*** Opening of RECORDS TO USE ***

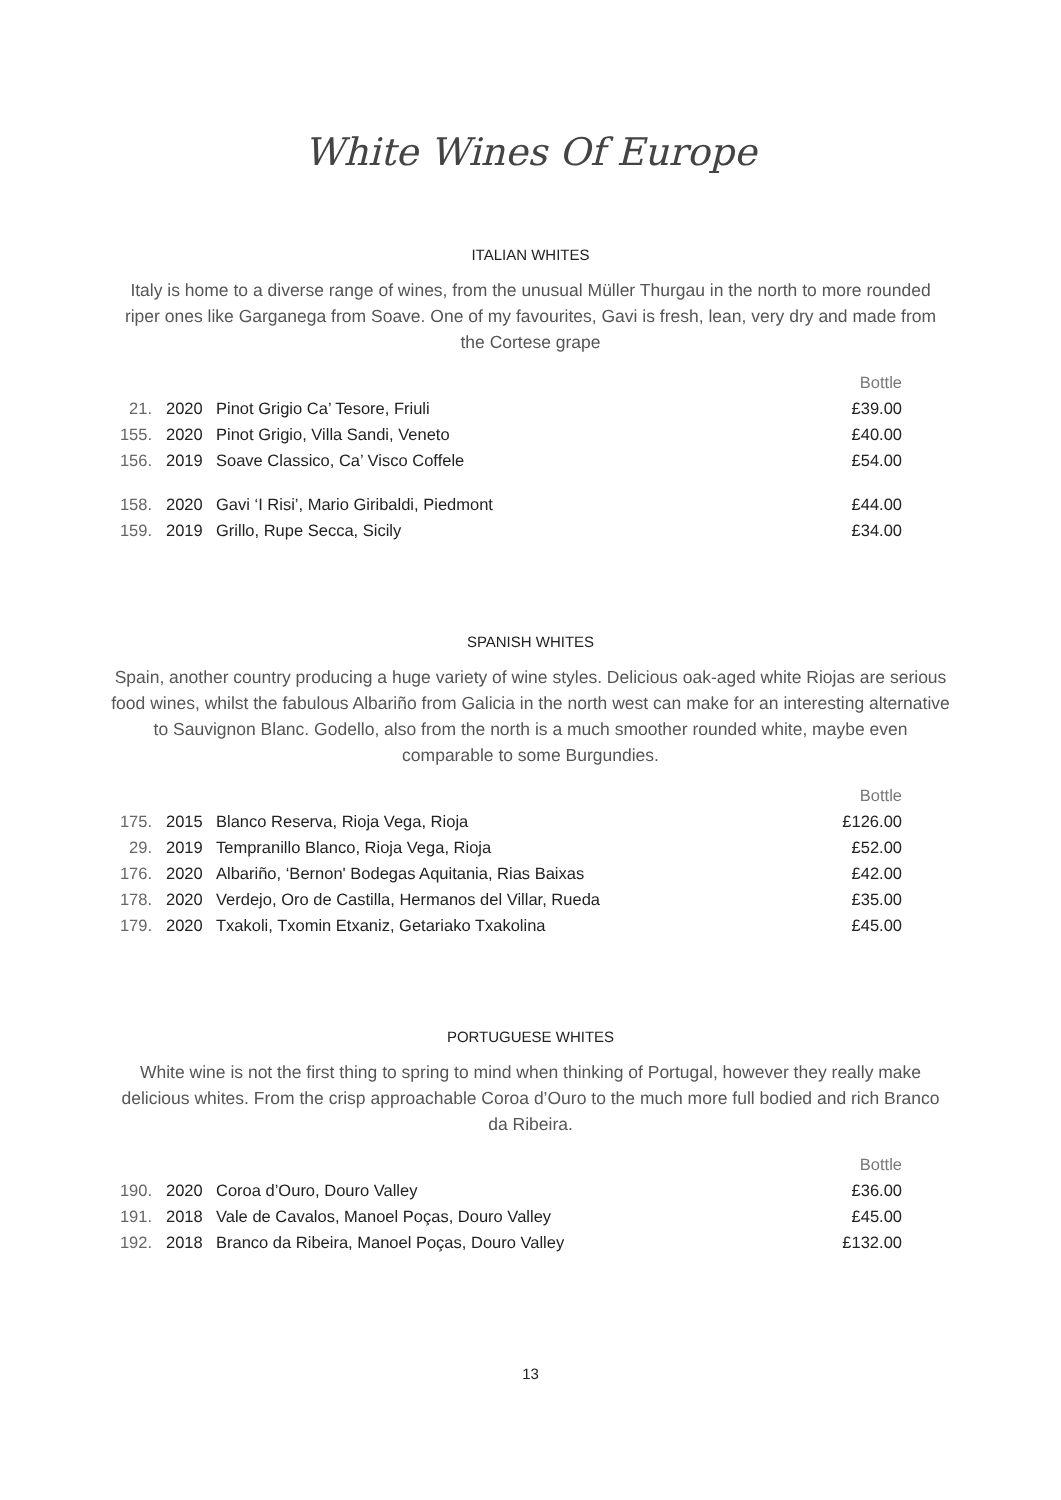White Wines Of Europe
ITALIAN WHITES
Italy is home to a diverse range of wines, from the unusual Müller Thurgau in the north to more rounded riper ones like Garganega from Soave. One of my favourites, Gavi is fresh, lean, very dry and made from the Cortese grape
| | | | Bottle |
| --- | --- | --- | --- |
| 21. | 2020 | Pinot Grigio Ca’ Tesore, Friuli | £39.00 |
| 155. | 2020 | Pinot Grigio, Villa Sandi, Veneto | £40.00 |
| 156. | 2019 | Soave Classico, Ca’ Visco Coffele | £54.00 |
| 158. | 2020 | Gavi ‘I Risi’, Mario Giribaldi, Piedmont | £44.00 |
| 159. | 2019 | Grillo, Rupe Secca, Sicily | £34.00 |
SPANISH WHITES
Spain, another country producing a huge variety of wine styles. Delicious oak-aged white Riojas are serious food wines, whilst the fabulous Albariño from Galicia in the north west can make for an interesting alternative to Sauvignon Blanc. Godello, also from the north is a much smoother rounded white, maybe even comparable to some Burgundies.
| | | | Bottle |
| --- | --- | --- | --- |
| 175. | 2015 | Blanco Reserva, Rioja Vega, Rioja | £126.00 |
| 29. | 2019 | Tempranillo Blanco, Rioja Vega, Rioja | £52.00 |
| 176. | 2020 | Albariño, ‘Bernon' Bodegas Aquitania, Rias Baixas | £42.00 |
| 178. | 2020 | Verdejo, Oro de Castilla, Hermanos del Villar, Rueda | £35.00 |
| 179. | 2020 | Txakoli, Txomin Etxaniz, Getariako Txakolina | £45.00 |
PORTUGUESE WHITES
White wine is not the first thing to spring to mind when thinking of Portugal, however they really make delicious whites. From the crisp approachable Coroa d’Ouro to the much more full bodied and rich Branco da Ribeira.
| | | | Bottle |
| --- | --- | --- | --- |
| 190. | 2020 | Coroa d’Ouro, Douro Valley | £36.00 |
| 191. | 2018 | Vale de Cavalos, Manoel Poças, Douro Valley | £45.00 |
| 192. | 2018 | Branco da Ribeira, Manoel Poças, Douro Valley | £132.00 |
13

*** Close of RECORDS TO USE ***

- TASK REQUIREMENTS -
Search the data and copy each line containing "Douro".

- YOUR RESPONSE -
| 190. | 2020 | Coroa d’Ouro, Douro Valley | £36.00 |
| 191. | 2018 | Vale de Cavalos, Manoel Poças, Douro Valley | £45.00 |
| 192. | 2018 | Branco da Ribeira, Manoel Poças, Douro Valley | £132.00 |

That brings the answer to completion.